Da un lato, quindi, abbiamo lo Stato che riduce le risorse alla cultura e dall’altro le fondazioni disponibili e generose. Manca qualcosa a livello normativo per rendere più agevole questo vostro intervento?

«Gli strumenti normativi che abbiamo sono scarsi, approssimativi e datati. Nel codice dei beni culturali gli unici punti che fanno da ponte tra il pubblico e il privato sono gli articoli 112 e 115. Ma sono di complessa struttura e applicazione. La situazione è molto complicata su tutta la parte delle gare e della selezione, perché mettiamo sullo stesso piano soggetti molto diversi tra loro. La realtà è che ci sono molti livelli sovrapposti nella sfera pubblica: dai comuni, alle regioni, fino ai ministeri. Noi avremmo bisogno di uno statuto delle relazioni che permetta di avere garanzie reciproche, conoscere il terreno su cui ci si muove, capire quanti soggetti pubblici esistono».

Trova che la sfera pubblica sia “gelosa” del patrimonio culturale?

«Sì ma sempre meno. In questi tempi di crisi questa tendenza si sta molto attenuando, evidentemente. Il pubblico ha ancora, soprattutto nei suoi uomini, una formazione sostanzialmente di esclusività e monopolio, sulla base però di un’idea sbagliata e di esigenze giuste. L’idea sbagliata è che solo il pubblico si può occupare di interessi generali. Questo assunto di base stava alle fondamenta dello stato ottocentesco, oggi non è più attuale. A fronte di ciò ci sono, però, delle esigenze giuste: ad esempio alcune posizioni di apertura a un privato con poco discernimento e poca attenzione rischiano di generare gravi problemi e pessimi risultati.
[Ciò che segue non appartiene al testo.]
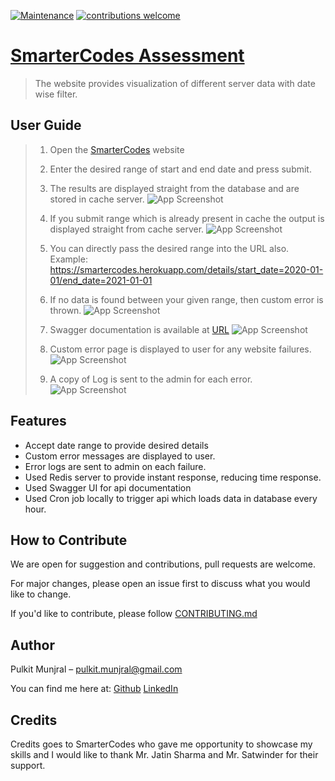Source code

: [![Maintenance](https://img.shields.io/badge/Maintained%3F-yes-green.svg)](https://GitHub.com/Naereen/StrapDown.js/graphs/commit-activity) [![contributions welcome](https://img.shields.io/badge/contributions-welcome-brightgreen.svg?style=flat)](https://github.com/dwyl/esta/issues)

# [SmarterCodes Assessment](https://smartercodes.herokuapp.com) 
> The website provides visualization of different server data with date wise filter.


## User Guide
> 1. Open the [SmarterCodes](https://smartercodes.herokuapp.com) website
> 2. Enter the desired range of start and end date and press submit.
> 3. The results are displayed straight from the database and are stored in cache server.
>![App Screenshot](https://github.com/pulkitmunjral/SmarterCodes/blob/with_swagger/screen_shots/1.PNG)
>
>
> 4. If you submit range which is already present in cache the output is displayed straight from cache server.
>![App Screenshot](https://github.com/pulkitmunjral/SmarterCodes/blob/with_swagger/screen_shots/2.PNG)
>
>
> 5. You can directly pass the desired range into the URL also.
> Example: https://smartercodes.herokuapp.com/details/start_date=2020-01-01/end_date=2021-01-01
>
>
> 6. If no data is found between your given range, then custom error is thrown.
>![App Screenshot](https://github.com/pulkitmunjral/SmarterCodes/blob/with_swagger/screen_shots/3.PNG)
>
>
> 7. Swagger documentation is available at [URL](https://smartercodes.herokuapp.com/swagger)
>![App Screenshot](https://github.com/pulkitmunjral/SmarterCodes/blob/with_swagger/screen_shots/5.PNG)
>
>
> 8. Custom error page is displayed to user for any website failures.
>![App Screenshot](https://github.com/pulkitmunjral/SmarterCodes/blob/with_swagger/screen_shots/4.PNG)
>
>
> 9. A copy of Log is sent to the admin for each error.
>![App Screenshot](https://github.com/pulkitmunjral/SmarterCodes/blob/with_swagger/screen_shots/6.PNG)


## Features
* Accept date range to provide desired details
* Custom error messages are displayed to user.
* Error logs are sent to admin on each failure.
* Used Redis server to provide instant response, reducing time response.
* Used Swagger UI for api documentation
* Used Cron job locally to trigger api which loads data in database every hour.

## How to Contribute
We are open for suggestion and contributions, pull requests are welcome.

For major changes, please open an issue first to discuss what you would like to change.

If you'd like to contribute, please follow [CONTRIBUTING.md](https://github.com/pulkitmunjral/SmarterCodes/blob/with_swagger/CONTRIBUTING.md)


## Author 
Pulkit Munjral  – pulkit.munjral@gmail.com
 
 You can find me here at:
[Github](https://github.com/pulkitmunjral/)
[LinkedIn](https://www.linkedin.com/in/pulkitmunjral/)

## Credits
Credits goes to SmarterCodes who gave me opportunity to showcase my skills and I would like to thank Mr. Jatin Sharma and Mr. Satwinder for their support.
Aprire al privato deve essere un punto di arrivo e non di partenza. L’amministrazione oggi su questo non è attrezzata e si rischia di antologizzare il patrimonio culturale. I privati che operano nella società sono tanti e diversi tra loro. Ci sono, oltre alle fondazioni, anche le imprese, le associazioni, le onlus, tutti soggetti che si stanno ritagliando spazi sempre maggiori nella vita sociale. Ma siamo preparati in Italia a instaurare un valido confronto tra tutte queste realtà? Per farlo servono regole fisse che delimitino le sfere di competenza e i margini di collaborazione. Purtroppo oggi il pubblico non è credibile».
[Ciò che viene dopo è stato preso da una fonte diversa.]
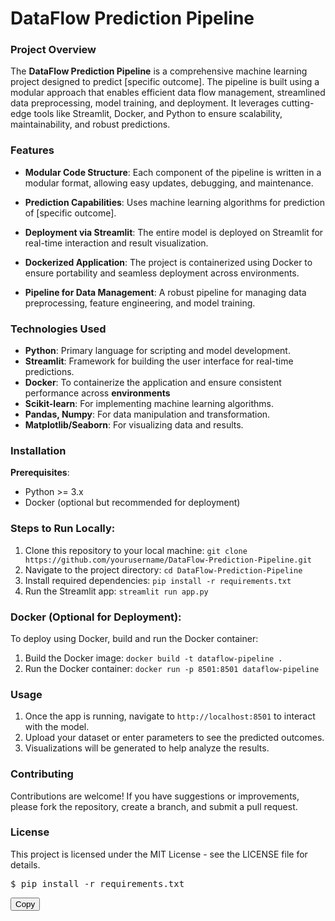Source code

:# DataFlow Prediction Pipeline
### Project Overview
The __DataFlow Prediction Pipeline__ is a comprehensive machine learning project designed to predict [specific outcome]. The pipeline is built using a modular approach that enables efficient data flow management, streamlined data preprocessing, model training, and deployment. It leverages cutting-edge tools like Streamlit, Docker, and Python to ensure scalability, maintainability, and robust predictions.

### Features
* __Modular Code Structure__: Each component of the pipeline is written in a modular format, allowing easy updates, debugging, and maintenance.

* __Prediction Capabilities__: Uses machine learning algorithms for prediction of [specific outcome].

* __Deployment via Streamlit__: The entire model is deployed on Streamlit for real-time interaction and result visualization.

* __Dockerized Application__: The project is containerized using Docker to ensure portability and seamless deployment across environments.

* __Pipeline for Data Management__: A robust pipeline for managing data preprocessing, feature engineering, and model training.

### Technologies Used

* __Python__: Primary language for scripting and model development.
* __Streamlit__: Framework for building the user interface for real-time predictions.
* __Docker__: To containerize the application and ensure consistent performance across __environments__
* __Scikit-learn__: For implementing machine learning algorithms.
* __Pandas, Numpy__: For data manipulation and transformation.
* __Matplotlib/Seaborn__: For visualizing data and results.

### Installation
__Prerequisites__:
* Python >= 3.x
* Docker (optional but recommended for deployment)

### Steps to Run Locally:
1. Clone this repository to your local machine:
`git clone https://github.com/yourusername/DataFlow-Prediction-Pipeline.git`
2. Navigate to the project directory:
`cd DataFlow-Prediction-Pipeline`
3. Install required dependencies:
`pip install -r requirements.txt`
4. Run the Streamlit app:
`streamlit run app.py`

### Docker (Optional for Deployment):
To deploy using Docker, build and run the Docker container:

1. Build the Docker image:
`docker build -t dataflow-pipeline .`
2. Run the Docker container:
`docker run -p 8501:8501 dataflow-pipeline`
### Usage
1. Once the app is running, navigate to `http://localhost:8501` to interact with the model.
2. Upload your dataset or enter parameters to see the predicted outcomes.
3. Visualizations will be generated to help analyze the results.
### Contributing
Contributions are welcome! If you have suggestions or improvements, please fork the repository, create a branch, and submit a pull request.

### License
This project is licensed under the MIT License - see the LICENSE file for details.

<div>
    <pre>$ pip install -r requirements.txt</pre>
    <button>Copy</button>
</div>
Per tirare le somme le cito tre spunti: l’uscita recente del libro Kulturinfarkt, che ha fatto scalpore per la sua proposta di azzerare gran parte dei fondi alla cultura; l’appello di Settis, Sgarbi, Daverio e altri, che, in risposta al libro, invitano lo Stato a destinare più fondi alla cultura; e poi la Fondazione Cassa di Risparmio di Torino con la bellissima collezione artistica che ha creato autonomamente. Secondo lei dove va ricercato il futuro della cultura?
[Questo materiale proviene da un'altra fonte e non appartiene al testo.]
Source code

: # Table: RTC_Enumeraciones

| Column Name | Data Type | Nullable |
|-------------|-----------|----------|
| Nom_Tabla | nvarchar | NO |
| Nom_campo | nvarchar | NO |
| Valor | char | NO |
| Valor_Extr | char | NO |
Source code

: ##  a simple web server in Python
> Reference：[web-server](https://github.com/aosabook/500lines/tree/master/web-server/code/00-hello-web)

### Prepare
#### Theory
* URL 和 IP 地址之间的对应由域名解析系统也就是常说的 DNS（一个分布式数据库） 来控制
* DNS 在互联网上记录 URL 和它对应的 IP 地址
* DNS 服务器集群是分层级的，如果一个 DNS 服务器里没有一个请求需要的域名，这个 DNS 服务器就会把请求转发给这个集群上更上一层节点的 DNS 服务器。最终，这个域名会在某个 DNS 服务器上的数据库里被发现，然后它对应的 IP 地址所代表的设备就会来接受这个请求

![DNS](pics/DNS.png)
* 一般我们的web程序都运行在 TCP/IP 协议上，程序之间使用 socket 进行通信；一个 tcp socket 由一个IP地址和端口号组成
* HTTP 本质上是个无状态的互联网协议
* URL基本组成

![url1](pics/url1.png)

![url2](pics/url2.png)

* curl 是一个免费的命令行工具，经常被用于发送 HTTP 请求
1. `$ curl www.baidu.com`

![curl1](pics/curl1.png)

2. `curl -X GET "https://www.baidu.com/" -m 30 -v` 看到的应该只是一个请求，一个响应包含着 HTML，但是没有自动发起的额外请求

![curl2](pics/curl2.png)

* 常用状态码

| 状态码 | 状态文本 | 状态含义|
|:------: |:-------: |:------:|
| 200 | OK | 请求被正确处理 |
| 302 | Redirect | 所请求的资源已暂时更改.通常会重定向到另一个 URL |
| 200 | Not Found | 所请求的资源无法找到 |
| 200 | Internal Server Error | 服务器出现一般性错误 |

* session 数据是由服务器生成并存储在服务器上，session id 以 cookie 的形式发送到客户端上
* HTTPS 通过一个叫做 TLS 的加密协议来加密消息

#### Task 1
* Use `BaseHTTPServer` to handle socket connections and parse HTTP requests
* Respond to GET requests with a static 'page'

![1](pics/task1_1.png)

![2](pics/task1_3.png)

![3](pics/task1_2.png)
«Suggerisco due metodi: il primo è quello di consentire ai privati di muoversi con uno sguardo alla domanda. Non sarebbe lungimirante vincolare la domanda all’esistenza di un finanziatore. Noi, con Funder 35, finanziando le imprese per irrobustirle abbiamo operato in virtù di questo obiettivo. Il secondo consiste in una rivisitazione delle funzioni del pubblico. Lo stato potrebbe tornare a rivestire il ruolo indispensabile che ha se solo si organizzasse traendo spunto dal paese reale e non dal paese che non esiste più. Questa operazione di restyling potrebbe partire dalla riforma del Mibac. Non sono favorevole agli azzeramenti ma sono contrario anche allo spreco delle risorse e mantenere un ministero con tale struttura significa proprio buttarle alle ortiche».